***** Document passage *****

Over the years there has be lots of debate about the OWASP Risk Rating Methodology and the weighting of Threat Actor Skill levels. There are other more mature, popular, or well established Risk Rating Methodologies that can be followed:

  • NIST 800-30 - Guide for Conducting Risk Assessments
  • Government of Canada - Harmonized TRA Methodology
  • Risk Assessment Summary
  • Rapid Risk Assessment (RRA)

Alternatively you may with the review information about Threat Modeling, as that may be a better fit for your app or organization:

  • https://owasp.org/www-community/Threat_Modeling
  • https://owasp.org/www-community/Application_Threat_Modeling
  • OWASP pytm Pythonic framework for threat modeling
  • OWASP Threat Dragon threat modeling tool

Lastly you might want to refer to the references below.

Note : Edits/Pull Requests to the content below that deal with changes to Threat Actor Skill will not be accepted.

Introduction

Discovering vulnerabilities is important, but being able to estimate the associated risk to the business is just as important. Early in the life cycle, one may identify security concerns in the architecture or design by using threat modeling . Later, one may find security issues using code review or penetration testing . Or problems may not be discovered until the application is in production and is actually compromised.

*****

Activity »
Echo everything in the risk rating text from "Discovering vulnerabilities is" down to "is actually compromised.", keeping the wording unchanged. The material that follows has no connection to the risk rating text.

***** Exercise data *****

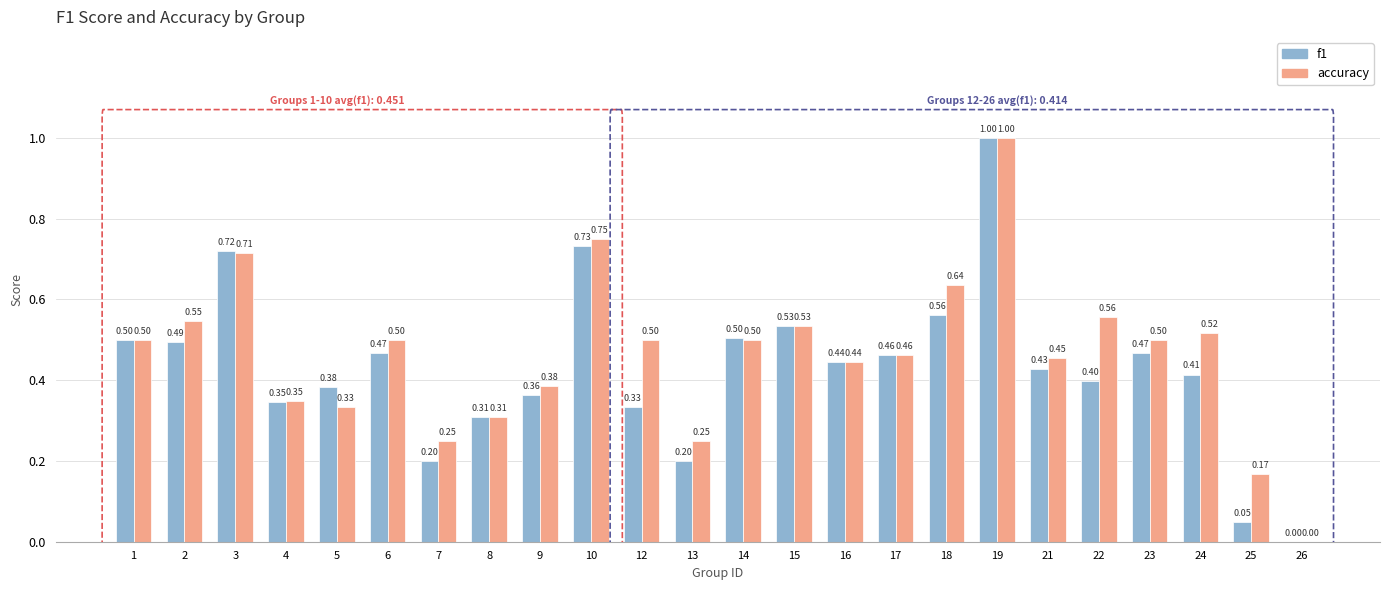

How many distinct data groups are displayed?

2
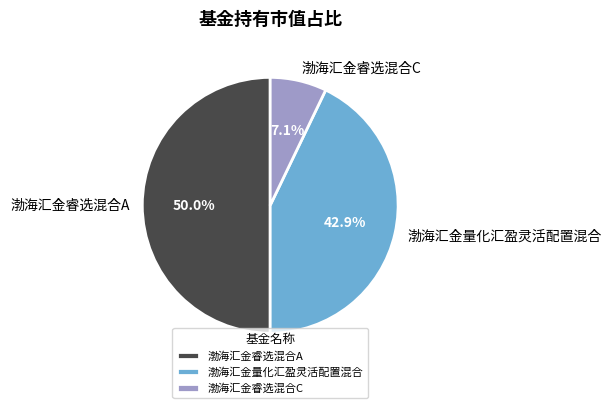

To the nearest percent, what portion does 渤海汇金睿选混合A represent?

50%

*****

Response »
Discovering vulnerabilities is important, but being able to estimate the associated risk to the business is just as important. Early in the life cycle, one may identify security concerns in the architecture or design by using threat modeling . Later, one may find security issues using code review or penetration testing . Or problems may not be discovered until the application is in production and is actually compromised.